Econ 101 – 2011 Federal Budget Deal
Now it makes sense
Shared by Glenn Welker and http://www.dailyfinance.com
Condensed by Native Village
Harry Reid is calling 2011's Federal Budget deal a “historic amount.“ The President said it is a “historic deal.” John Boehner said, “We’ve come to an agreement."
Is it a good deal? You do the math:
Remove nine zeros from the Federal Budget Deal, then pretend it's your family's new monthly budget.
2011 Federal Budget Deal
|Your 2011 Family Monthly Budget:
Amount your family spent : $3,820
Total income for your family: $2,170
New debt added to your credit card: $1,650
Amount Cut: $38.00 - only 1%
Outstanding credit card balance: $14,271
Standard & Poor's now gives the United States a credit rating at AA+. It's the first time the U.S. Treasury has ever lost its pristine AAA rating.
A credit rating is Standard & Poor's opinion on the creditworthiness of an obligor.

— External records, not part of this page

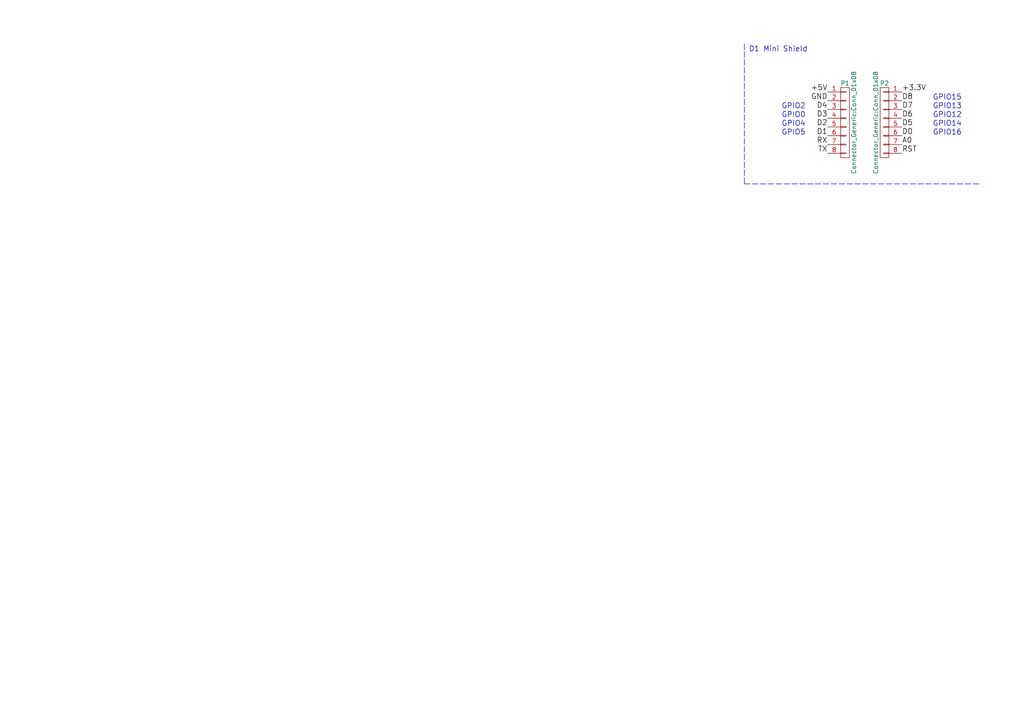
<source format=kicad_sch>
(kicad_sch
	(version 20231120)
	(generator "eeschema")
	(generator_version "8.0")
	(uuid "1e9d0ed1-d1f7-4242-855f-3b3c6e3f51d8")
	(paper "A4")
	
	(polyline
		(pts
			(xy 215.9 53.34) (xy 284.48 53.34)
		)
		(stroke
			(width 0)
			(type dash)
		)
		(uuid "75a62d01-d056-42d1-836f-dc3d180980f5")
	)
	(polyline
		(pts
			(xy 215.9 12.7) (xy 215.9 53.34)
		)
		(stroke
			(width 0)
			(type dash)
		)
		(uuid "8d687e69-ce18-407c-b17c-65f4dfd04c3d")
	)
	(text "GPIO12"
		(exclude_from_sim no)
		(at 270.51 34.29 0)
		(effects
			(font
				(size 1.524 1.524)
			)
			(justify left bottom)
		)
		(uuid "1416d264-d984-4239-bf32-e9865eb99558")
	)
	(text "GPIO2"
		(exclude_from_sim no)
		(at 233.68 31.75 0)
		(effects
			(font
				(size 1.524 1.524)
			)
			(justify right bottom)
		)
		(uuid "5f3f39f5-8365-495e-a1cc-56f549394d5d")
	)
	(text "GPIO16"
		(exclude_from_sim no)
		(at 270.51 39.37 0)
		(effects
			(font
				(size 1.524 1.524)
			)
			(justify left bottom)
		)
		(uuid "8d6ab5de-c0bd-41e2-b65f-f592c39d677e")
	)
	(text "GPIO13"
		(exclude_from_sim no)
		(at 270.51 31.75 0)
		(effects
			(font
				(size 1.524 1.524)
			)
			(justify left bottom)
		)
		(uuid "acfecc2f-979c-4f36-97d6-0ee5446e977f")
	)
	(text "GPIO4"
		(exclude_from_sim no)
		(at 233.68 36.83 0)
		(effects
			(font
				(size 1.524 1.524)
			)
			(justify right bottom)
		)
		(uuid "b4f35ea1-3a3b-4755-ab65-7973c78f50c9")
	)
	(text "GPIO15"
		(exclude_from_sim no)
		(at 270.51 29.21 0)
		(effects
			(font
				(size 1.524 1.524)
			)
			(justify left bottom)
		)
		(uuid "d476b730-aeac-46cf-a247-4069b493af0d")
	)
	(text "D1 Mini Shield"
		(exclude_from_sim no)
		(at 217.17 15.24 0)
		(effects
			(font
				(size 1.524 1.524)
			)
			(justify left bottom)
		)
		(uuid "e91c2019-32bd-4118-923b-ecea06bf0cc9")
	)
	(text "GPIO5"
		(exclude_from_sim no)
		(at 233.68 39.37 0)
		(effects
			(font
				(size 1.524 1.524)
			)
			(justify right bottom)
		)
		(uuid "efa5b128-c49a-4321-a429-f1ec5e625c77")
	)
	(text "GPIO0"
		(exclude_from_sim no)
		(at 233.68 34.29 0)
		(effects
			(font
				(size 1.524 1.524)
			)
			(justify right bottom)
		)
		(uuid "f172f202-a4c9-4cb7-85ce-c468fbb10613")
	)
	(text "GPIO14"
		(exclude_from_sim no)
		(at 270.51 36.83 0)
		(effects
			(font
				(size 1.524 1.524)
			)
			(justify left bottom)
		)
		(uuid "f68f9053-334f-49c5-8cb3-8c9c3360cf3e")
	)
	(label "D1"
		(at 240.03 39.37 180)
		(fields_autoplaced yes)
		(effects
			(font
				(size 1.524 1.524)
			)
			(justify right bottom)
		)
		(uuid "1c3195f2-1a20-490f-83a1-03bb79b72f54")
	)
	(label "+3.3V"
		(at 261.62 26.67 0)
		(fields_autoplaced yes)
		(effects
			(font
				(size 1.524 1.524)
			)
			(justify left bottom)
		)
		(uuid "426adbf9-9b1a-4951-afe3-07730709dc07")
	)
	(label "D3"
		(at 240.03 34.29 180)
		(fields_autoplaced yes)
		(effects
			(font
				(size 1.524 1.524)
			)
			(justify right bottom)
		)
		(uuid "4a963422-ed13-4ed6-9957-37072d9c319c")
	)
	(label "D0"
		(at 261.62 39.37 0)
		(fields_autoplaced yes)
		(effects
			(font
				(size 1.524 1.524)
			)
			(justify left bottom)
		)
		(uuid "50782add-71ad-4a6a-a805-5401a62f2e14")
	)
	(label "D8"
		(at 261.62 29.21 0)
		(fields_autoplaced yes)
		(effects
			(font
				(size 1.524 1.524)
			)
			(justify left bottom)
		)
		(uuid "53f92ead-68ff-432e-8b8d-310dc2536baa")
	)
	(label "D5"
		(at 261.62 36.83 0)
		(fields_autoplaced yes)
		(effects
			(font
				(size 1.524 1.524)
			)
			(justify left bottom)
		)
		(uuid "6779e81d-c4bd-4bb1-9f16-ed0d78ab9d15")
	)
	(label "GND"
		(at 240.03 29.21 180)
		(fields_autoplaced yes)
		(effects
			(font
				(size 1.524 1.524)
			)
			(justify right bottom)
		)
		(uuid "68a71b37-1e9b-4298-a954-c1f2dbde8af0")
	)
	(label "A0"
		(at 261.62 41.91 0)
		(fields_autoplaced yes)
		(effects
			(font
				(size 1.524 1.524)
			)
			(justify left bottom)
		)
		(uuid "76748918-eba3-464b-ab07-7b67eae01a14")
	)
	(label "D2"
		(at 240.03 36.83 180)
		(fields_autoplaced yes)
		(effects
			(font
				(size 1.524 1.524)
			)
			(justify right bottom)
		)
		(uuid "7ca763ef-816c-44d9-9e4a-7bf51651192d")
	)
	(label "D6"
		(at 261.62 34.29 0)
		(fields_autoplaced yes)
		(effects
			(font
				(size 1.524 1.524)
			)
			(justify left bottom)
		)
		(uuid "80f7faa3-b495-4b2b-b858-90335ad486b4")
	)
	(label "+5V"
		(at 240.03 26.67 180)
		(fields_autoplaced yes)
		(effects
			(font
				(size 1.524 1.524)
			)
			(justify right bottom)
		)
		(uuid "84a71e3f-5db5-4a63-a01b-e4b7c89d753d")
	)
	(label "TX"
		(at 240.03 44.45 180)
		(fields_autoplaced yes)
		(effects
			(font
				(size 1.524 1.524)
			)
			(justify right bottom)
		)
		(uuid "b4c7b878-9c43-4851-a4c3-987418c91159")
	)
	(label "RST"
		(at 261.62 44.45 0)
		(fields_autoplaced yes)
		(effects
			(font
				(size 1.524 1.524)
			)
			(justify left bottom)
		)
		(uuid "c5163aa3-2fc2-4241-85ed-e5a695b9881b")
	)
	(label "D7"
		(at 261.62 31.75 0)
		(fields_autoplaced yes)
		(effects
			(font
				(size 1.524 1.524)
			)
			(justify left bottom)
		)
		(uuid "c54e8728-f865-4ba5-b1d0-126f0cfb6dc0")
	)
	(label "RX"
		(at 240.03 41.91 180)
		(fields_autoplaced yes)
		(effects
			(font
				(size 1.524 1.524)
			)
			(justify right bottom)
		)
		(uuid "cdc312be-1cb7-48bb-b493-7c0ba04b6f6f")
	)
	(label "D4"
		(at 240.03 31.75 180)
		(fields_autoplaced yes)
		(effects
			(font
				(size 1.524 1.524)
			)
			(justify right bottom)
		)
		(uuid "ef104926-1893-43ce-b44c-0573ff7e732e")
	)
	(symbol
		(lib_id "Connector_Generic:Conn_01x08")
		(at 245.11 35.56 0)
		(unit 1)
		(exclude_from_sim no)
		(in_bom yes)
		(on_board yes)
		(dnp no)
		(uuid "00000000-0000-0000-0000-00005763eb78")
		(property "Reference" "P1"
			(at 245.11 24.13 0)
			(effects
				(font
					(size 1.27 1.27)
				)
			)
		)
		(property "Value" "Connector_Generic:Conn_01x08"
			(at 247.65 35.56 90)
			(effects
				(font
					(size 1.27 1.27)
				)
			)
		)
		(property "Footprint" "D1_mini:D1_mini_Pin_Header"
			(at 245.11 35.56 0)
			(effects
				(font
					(size 1.27 1.27)
				)
				(hide yes)
			)
		)
		(property "Datasheet" ""
			(at 245.11 35.56 0)
			(effects
				(font
					(size 1.27 1.27)
				)
			)
		)
		(property "Description" ""
			(at 245.11 35.56 0)
			(effects
				(font
					(size 1.27 1.27)
				)
				(hide yes)
			)
		)
		(pin "4"
			(uuid "d3ca3d29-3ac6-4c85-976f-3a67a29a54ae")
		)
		(pin "2"
			(uuid "d20c4f58-e5dd-4e45-83ce-c84adebc155f")
		)
		(pin "1"
			(uuid "97728ce6-9373-4982-bb0a-8530f7cbdc17")
		)
		(pin "3"
			(uuid "9a5808d0-5892-455a-b96d-f743533aae8a")
		)
		(pin "8"
			(uuid "5633cb8e-bbdd-4b3d-875e-33da5022a85f")
		)
		(pin "6"
			(uuid "6b2b3195-6b38-423c-a794-f18f4188bdce")
		)
		(pin "5"
			(uuid "60d40f2f-0b14-4055-8859-94f662bdb0bf")
		)
		(pin "7"
			(uuid "900cadd4-fd06-4ed5-a44d-9ec1eaa4b4a1")
		)
		(instances
			(project ""
				(path "/1e9d0ed1-d1f7-4242-855f-3b3c6e3f51d8"
					(reference "P1")
					(unit 1)
				)
			)
		)
	)
	(symbol
		(lib_id "Connector_Generic:Conn_01x08")
		(at 256.54 35.56 0)
		(mirror y)
		(unit 1)
		(exclude_from_sim no)
		(in_bom yes)
		(on_board yes)
		(dnp no)
		(uuid "00000000-0000-0000-0000-00005763ebf2")
		(property "Reference" "P2"
			(at 256.54 24.13 0)
			(effects
				(font
					(size 1.27 1.27)
				)
			)
		)
		(property "Value" "Connector_Generic:Conn_01x08"
			(at 254 35.56 90)
			(effects
				(font
					(size 1.27 1.27)
				)
			)
		)
		(property "Footprint" "D1_mini:D1_mini_Pin_Header"
			(at 256.54 35.56 0)
			(effects
				(font
					(size 1.27 1.27)
				)
				(hide yes)
			)
		)
		(property "Datasheet" ""
			(at 256.54 35.56 0)
			(effects
				(font
					(size 1.27 1.27)
				)
			)
		)
		(property "Description" ""
			(at 256.54 35.56 0)
			(effects
				(font
					(size 1.27 1.27)
				)
				(hide yes)
			)
		)
		(pin "2"
			(uuid "6cbf58d7-7b18-4a5b-abbd-85ce2aebf4e6")
		)
		(pin "3"
			(uuid "ca3b6fc7-50de-4801-994c-097e7e35ed97")
		)
		(pin "1"
			(uuid "252cbb42-3e10-48d2-8488-c5dc59d43832")
		)
		(pin "7"
			(uuid "29e3e6f9-b865-4ad2-ad7a-6ba9493d42bf")
		)
		(pin "4"
			(uuid "6b711196-2546-4e1e-89af-44d50659875e")
		)
		(pin "8"
			(uuid "149b6ffc-1522-4e52-9335-a1aa2554068a")
		)
		(pin "6"
			(uuid "98e75535-b24a-42b6-a175-3138afdd67c9")
		)
		(pin "5"
			(uuid "e79954c7-fad5-44e6-a621-b21c712bf811")
		)
		(instances
			(project ""
				(path "/1e9d0ed1-d1f7-4242-855f-3b3c6e3f51d8"
					(reference "P2")
					(unit 1)
				)
			)
		)
	)
	(sheet_instances
		(path "/"
			(page "1")
		)
	)
)

</source>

Over the years, investors have accepted credit ratings as tools for determining credit quality.
For months, the United States has been warned of possible ratings change. Agencies told them to get their fiscal house in order and keep political cage matches away from serious economic issues.

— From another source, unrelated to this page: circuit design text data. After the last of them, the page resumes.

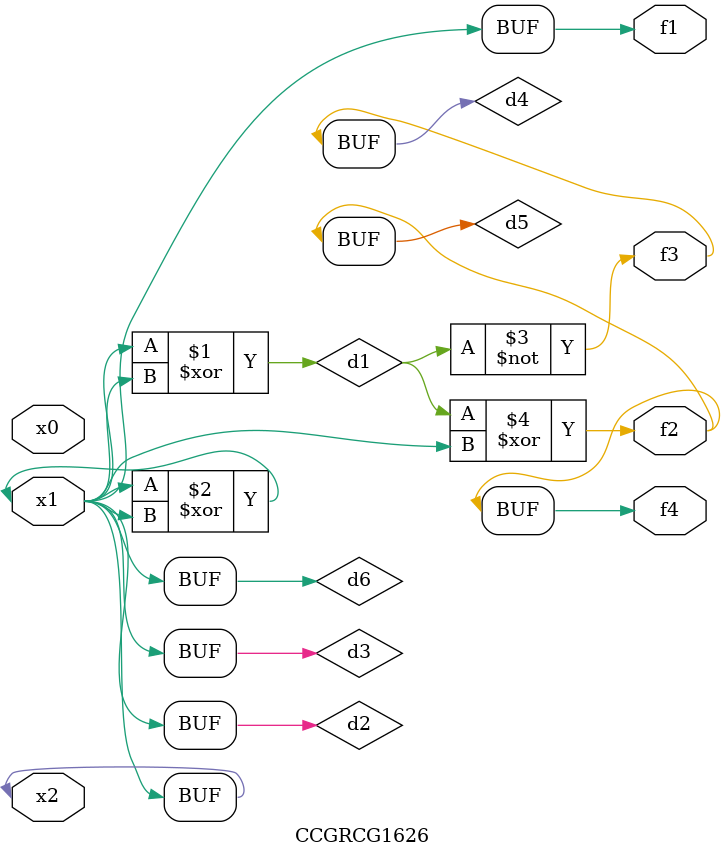
<source format=v>
module CCGRCG1626(
	input x0, x1, x2,
	output f1, f2, f3, f4
);

	wire d1, d2, d3, d4, d5, d6;

	xor (d1, x1, x2);
	buf (d2, x1, x2);
	xor (d3, x1, x2);
	nor (d4, d1);
	xor (d5, d1, d2);
	buf (d6, d2, d3);
	assign f1 = d6;
	assign f2 = d5;
	assign f3 = d4;
	assign f4 = d5;
endmodule

</source>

But Washington didn't listen. And Standard & Poor's didn't beat around the bush when describing why America's credit rating was dropped:
The political climate of America's governance and policymaking is now less stable, less effective, and less predictable than previously believed.

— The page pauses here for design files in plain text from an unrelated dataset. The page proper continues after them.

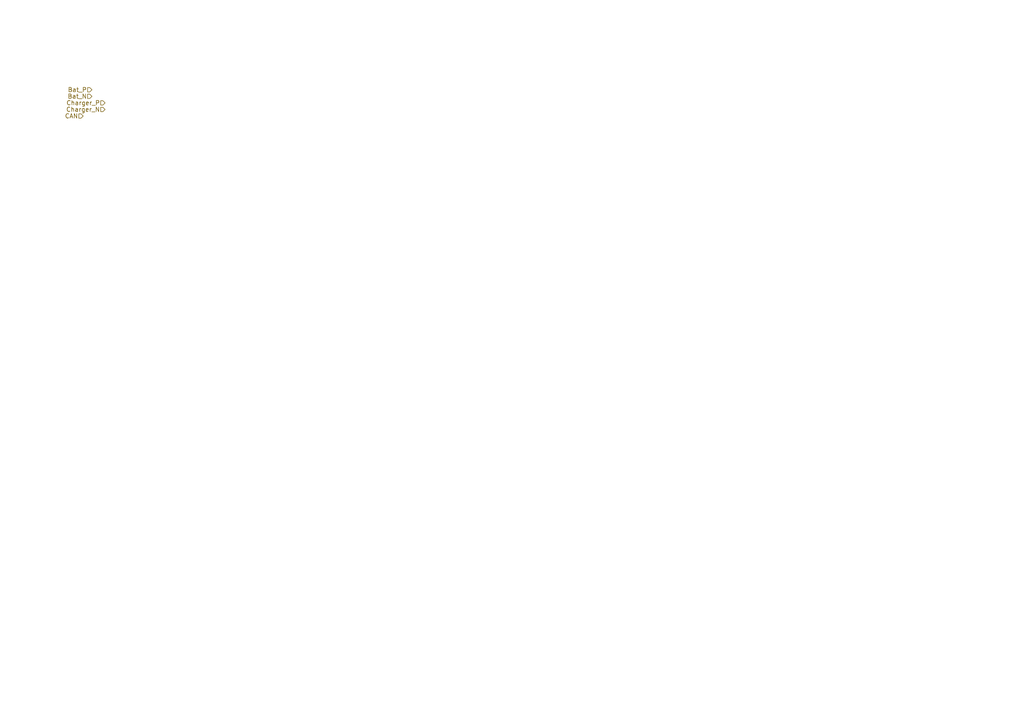
<source format=kicad_sch>
(kicad_sch (version 20211123) (generator eeschema)

  (uuid fb30f9bb-6a0b-4d8a-82b0-266eab794bc6)

  (paper "A4")

  


  (hierarchical_label "Charger_P" (shape input) (at 30.48 29.845 180)
    (effects (font (size 1.27 1.27)) (justify right))
    (uuid 2454fd1b-3484-4838-8b7e-d26357238fe1)
  )
  (hierarchical_label "Charger_N" (shape input) (at 30.48 31.75 180)
    (effects (font (size 1.27 1.27)) (justify right))
    (uuid 45884597-7014-4461-83ee-9975c42b9a53)
  )
  (hierarchical_label "Bat_N" (shape input) (at 26.67 27.94 180)
    (effects (font (size 1.27 1.27)) (justify right))
    (uuid ae77c3c8-1144-468e-ad5b-a0b4090735bd)
  )
  (hierarchical_label "Bat_P" (shape input) (at 26.67 26.035 180)
    (effects (font (size 1.27 1.27)) (justify right))
    (uuid c3c499b1-9227-4e4b-9982-f9f1aa6203b9)
  )
  (hierarchical_label "CAN" (shape input) (at 24.13 33.655 180)
    (effects (font (size 1.27 1.27)) (justify right))
    (uuid c514e30c-e48e-4ca5-ab44-8b3afedef1f2)
  )
)

</source>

The differences between political parties are extraordinarily difficult to bridge.
The statutory debt ceiling and the threat of default became political bargaining chips in the debate over fiscal policy.
The agreement fell well short of the fiscal consolidation program that some proponents envisioned.
Republicans and Democrats only agreed to modest savings on discretionary spending. They delegated more comprehensive decisions to a Select Committee.
New revenues have dropped down on the menu of policy options.
The plan envisions only minor policy changes on Medicare and little change in other entitlements. Containing these are key to long-term fiscal sustainability.
Standard & Poor's also hinted that America's rising debt is almost equally due a jump in spending and a drop in tax revenue. In the new Federal budget the wealthiest Americans will not pay more taxes.
What does this mean for markets? In the short term, don't panic. It's about investors expecting that other investors will be panicking.
Longer-term, the downgrade could mean a jump in interest rates. This could slow economic growth and add trillions of dollars to the national debt in higher borrowing costs.